In my humble opinion there’s a very thin line between dull and bad, especially in game design. Some games can go from being just plain dull to painful in a very short gap of time. Captain America epitomized this logic as the game design starts off dull, and gets worse from then on. While the first few stages show some promise the later levels descended into unexciting and frankly annoying puzzle based switch rooms. This didn’t really gel well with the beat em up styled gameplay that came up before as I soon found myself just wanting to beat something up.

That’s my main problem with Captain America for the 3DS. It just doesn’t know what it wants to be. Certain sections make it look like a bland platformer, where many times it will go back to being a bland brawler. This made the game feel very incoherent which in turn made many levels drag on.

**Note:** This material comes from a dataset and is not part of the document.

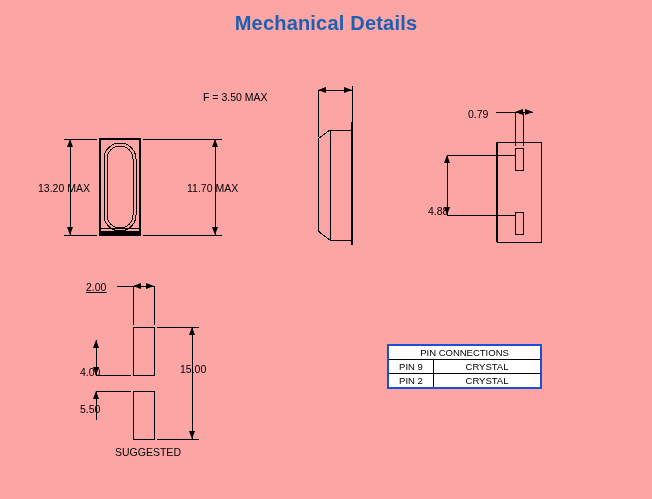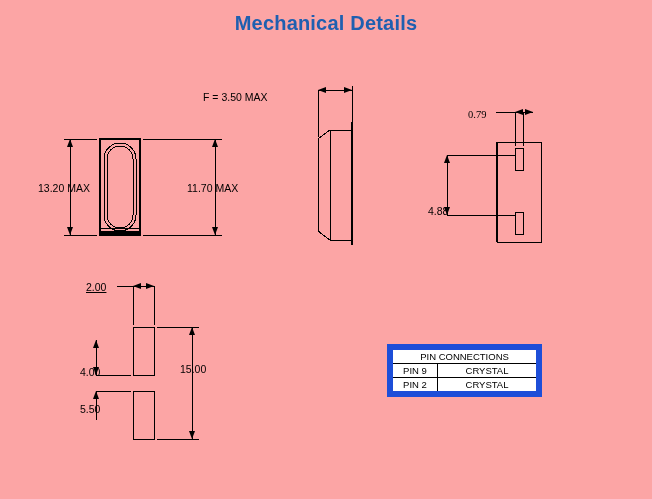"0.79" div.lbl { font-family: Liberation Serif, serif -> none }
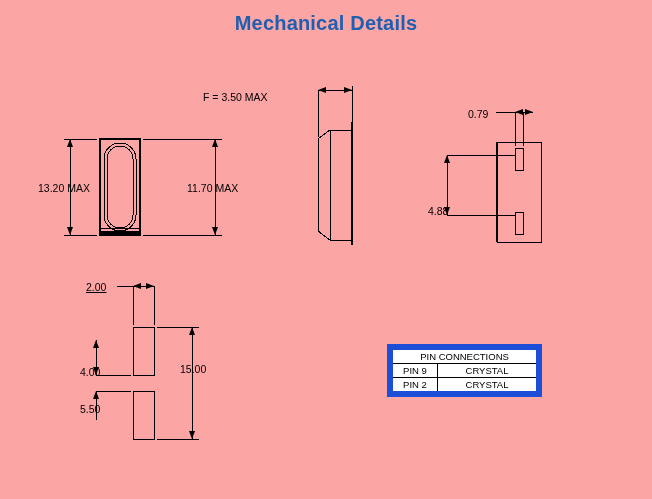"PIN CONNECTIONS" #pintable { border: 6px solid #1d4ed8 -> 2px solid #1d4ed8 }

The levels however aren’t as bad as the bosses. Sticking true to the design I mentioned, while the earlier ones were a breeze, with the later bosses I really didn’t know what to do. In fact half way through the game I was presented with a boss that required me to use the touch screen when I had never been asked to use it before. Suffice to say I was stuck on this boss for some time until I ended up grasping at that straw. A terrible experience indeed.

The presentation of this game however did show promise. With stars and stripes erupting from your special attacks I thought the game would treat me to some over the top visuals mixed in with a 1950’s steampunk feel. However the steampunk feel is soon traded in for more drab colour palettes and grey corridors. It really feels like a lifeless game in that respect as each level looks more plain than the last I could actually feel the creativity drain away from the project.

There is some effort put into the 3D visuals but I’m sorry to report that this rarely adds much, and in some aspects hurts the game’s graphics. Some of the 3D is really shaky and my eyes could never adjust to it. There are some really bizarre attempts at using the 3D to create some striking imagery but it just looks flat. If this was the game to prove that 3D could change a game then it desperately failed.

I could go on about how the voice acting is bland, how the graphics fail to impress and how the laser based puzzles just didn’t work in a 3D space but it all seems pointless. Is a movie tie in game sucking really a big deal? Should we care? Well I for one do because it’s a real shame that good talent was wasted on this project. The work of designers and programmers was wasted because of some arbitrary release date that they had to push for. What could have been a surprisingly decent counterpart to it’s console twin is now just a bargain bin relic left forgotten and cold.

For sloppy game design, awful presentation and generally dull experience Captain America: The First Avenger gets an F.

Readers Comments (1)

  1. D and F? Dang. Doesn’t look like Cap made it thru high school.